● Goal of the exercise: Report every line of the entries below that contains the word "heart", copying each such line in full.

* BEGIN Records for the task *

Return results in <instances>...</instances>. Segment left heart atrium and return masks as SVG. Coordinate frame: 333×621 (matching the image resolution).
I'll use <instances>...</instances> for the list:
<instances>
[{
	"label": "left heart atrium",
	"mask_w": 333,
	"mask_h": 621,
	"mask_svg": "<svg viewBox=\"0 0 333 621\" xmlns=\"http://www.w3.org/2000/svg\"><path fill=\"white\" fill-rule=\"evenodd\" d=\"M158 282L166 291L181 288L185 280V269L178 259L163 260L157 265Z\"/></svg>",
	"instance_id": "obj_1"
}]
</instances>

* END Records for the task *

● Finished answer:
Return results in <instances>...</instances>. Segment left heart atrium and return masks as SVG. Coordinate frame: 333×621 (matching the image resolution).
	"label": "left heart atrium",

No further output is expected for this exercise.